The Renyi Capacity and Center

TL;DR

This paper investigates the properties of Renyi's information measures, proves a conjecture for all positive orders, and explores the continuity and applications of Renyi capacity and center in probability measures and Poisson processes.

Contribution

It proves the van Erven-Harremoes conjecture for all positive orders and generalizes it, establishing new continuity and uniform equicontinuity results for Renyi capacity and information.

Findings

Proved the van Erven-Harremoes conjecture for all positive orders.

Established continuity and uniform equicontinuity of Renyi capacity.
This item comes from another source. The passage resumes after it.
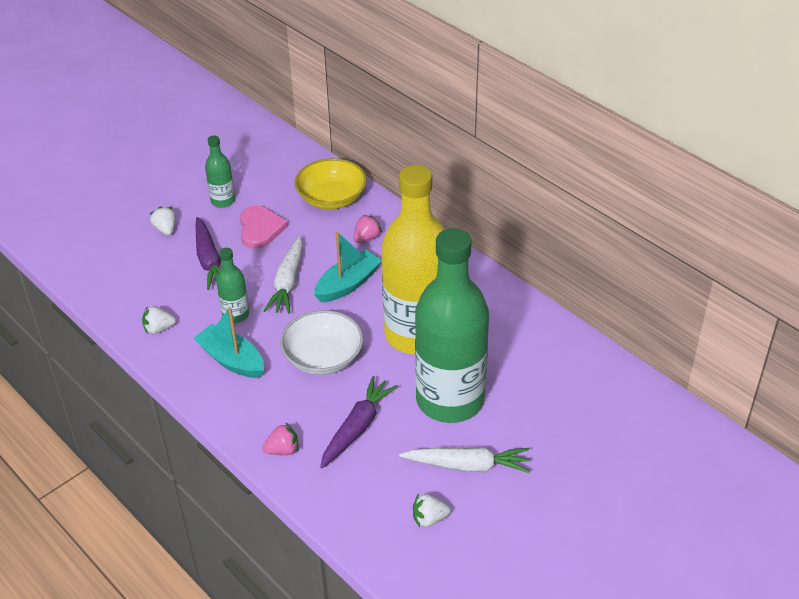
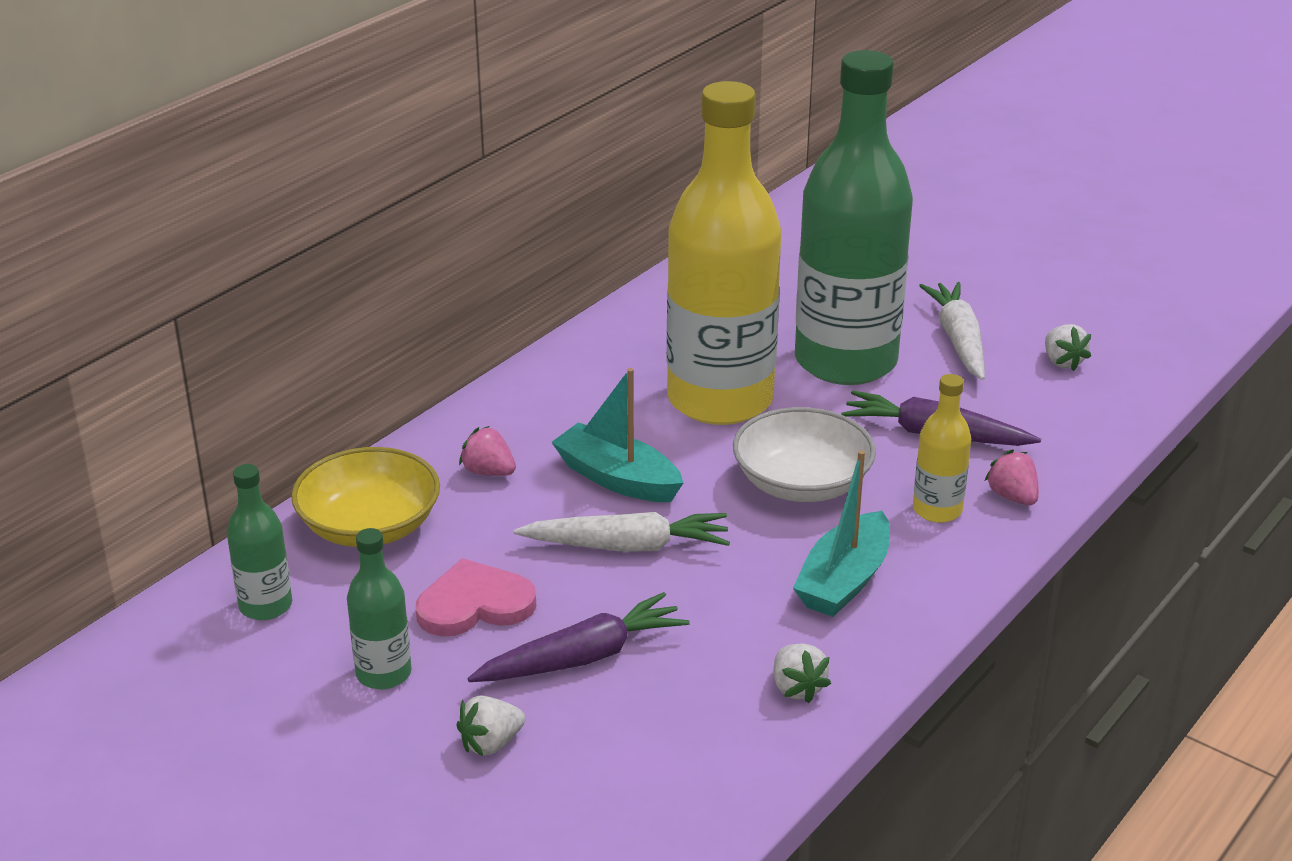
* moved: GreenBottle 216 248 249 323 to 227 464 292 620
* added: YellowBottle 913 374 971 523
Derived Renyi capacities and centers for various Poisson process families.

Abstract

Renyi's information measures ---the Renyi information, mean, capacity, radius, and center--- are analyzed relying on the elementary properties of the Renyi divergence and the power means. The van Erven-Harremoes conjecture is proved for any positive order and for any set of probability measures on a given measurable space and a generalization of it is established for the constrained variant of the problem. The finiteness of the order $\alpha$ Renyi capacity is shown to imply the continuity of the Renyi capacity on $(0,\alpha]$ and the uniform equicontinuity of the Renyi information, both as a family of functions of the order indexed by the priors and as a family of functions of the prior indexed by the orders. The Renyi capacities and centers of various families of Poisson processes are derived as examples.